Sansevieria laurentii flower & fragrance

Sansevieria laurentii

The Sansevieria laurentii flower is known as a white variegated blooming plant. Flowering stalks can be 6-8 feet tall, but when kept in containers, they usually top out around 3-4 feet tall. The flowers are fragrant and bloom during most of the year in warm weather. The plant generally produces one large flower per stalk with each flower being about 5 inches long and wide at its largest point. Flowers can remain on these plants for several months if left undisturbed.

Growth rate

Sansevieria laurentii grows very slowly, growing only 1/2 to 1 inch per year. A mature plant may grow as tall as 8 feet or more. You can multiply your sansevieria in various ways: (1) cuttings; (2) rhizome division; and (3) by layering a stem on soil and covering it with potting soil or other loose materials that will protect it from light but still allow it to continue drawing nutrients from the parent plant.

Sansevieria cleopatra (Rare Snake Plant Varieties)


The snake plant belongs to an exclusive club of household plants that are 99% poisonous and people love them anyway.
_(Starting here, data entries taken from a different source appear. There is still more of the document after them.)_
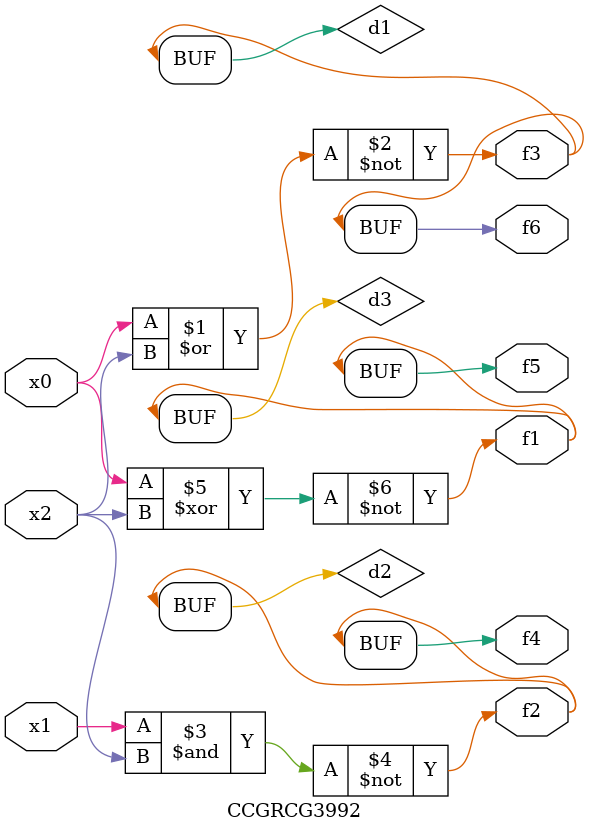
<source format=v>
module CCGRCG3992(
	input x0, x1, x2,
	output f1, f2, f3, f4, f5, f6
);

	wire d1, d2, d3;

	nor (d1, x0, x2);
	nand (d2, x1, x2);
	xnor (d3, x0, x2);
	assign f1 = d3;
	assign f2 = d2;
	assign f3 = d1;
	assign f4 = d2;
	assign f5 = d3;
	assign f6 = d1;
endmodule

</source>
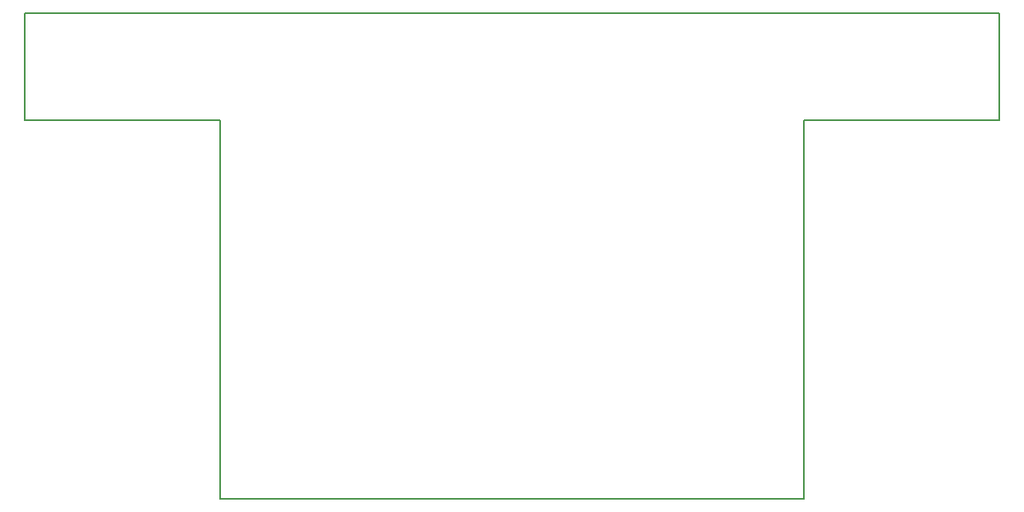
<source format=gko>
G04 #@! TF.FileFunction,Profile,NP*
%FSLAX46Y46*%
G04 Gerber Fmt 4.6, Leading zero omitted, Abs format (unit mm)*
G04 Created by KiCad (PCBNEW 4.0.1-stable) date 2/9/2017 10:22:46 PM*
%MOMM*%
G01*
G04 APERTURE LIST*
%ADD10C,0.100000*%
%ADD11C,0.150000*%
G04 APERTURE END LIST*
D10*
D11*
X50000000Y30000000D02*
X-50000000Y30000000D01*
X50000000Y19000000D02*
X50000000Y30000000D01*
X-50000000Y19000000D02*
X-50000000Y30000000D01*
X30000000Y19000000D02*
X50000000Y19000000D01*
X-50000000Y19000000D02*
X-30000000Y19000000D01*
X-30000000Y19000000D02*
X-30000000Y-20000000D01*
X30000000Y-20000000D02*
X30000000Y19000000D01*
X-30000000Y-20000000D02*
X30000000Y-20000000D01*
M02*

</source>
Despite its potential toxicity—the leaves contain toxic concentrations of calcium oxalate crystals—it remains a staple plant for interior design enthusiasts who appreciate its hardiness and aesthetic appeal.

USDA hardiness zones

Sansevieria laurentii thrives best in USDA hardiness zones 10 and 11. However, if you live in zone 9 or lower, you can still grow it as a houseplant. If you’re growing it indoors, provide bright light but no direct sunlight. You should also keep your plant away from air conditioners and heating vents to avoid temperature fluctuations that could cause leaf burn. If you’re growing it outdoors, choose a location with full sun exposure and well-drained soil.

Pests and diseases

There are few pest and disease problems that sansevierias have to worry about. They are, however, susceptible to spider mites, which can appear in dry or high-light conditions. This doesn’t mean you need to treat your plant right away (especially if it’s just a slight infestation), but you should always be on guard for these pests as they can quickly take over a plant and kill it in less than two weeks.

If you do notice signs of an infestation—such as webbing around leaves—you can use insecticidal soap to get rid of them. Make sure not to use any kind of soap that has oils in it, though; otherwise, your plants will absorb those oils and end up getting sicker.


Sansevieria laurentii is probably one of those succulents that most people have not heard about, or have seen once or twice in their life and walked away with a bad impression. I am here to tell you it’s okay if you’ve passed on it in your local garden store; it’s okay if you don’t know how to properly care for it.

There are many plants that can be grown successfully indoors, but few are more popular or versatile than Sansevieria laurentii.

Whether you’re looking to bring some greenery into your home, or want to add something beautiful and unique to your collection of houseplants, Sansevieria laurentii is an excellent choice! Growing them is easy, and propagating new plants only requires a small bit of effort on your part. We hope you enjoyed learning more about growing and caring for these gorgeous plants.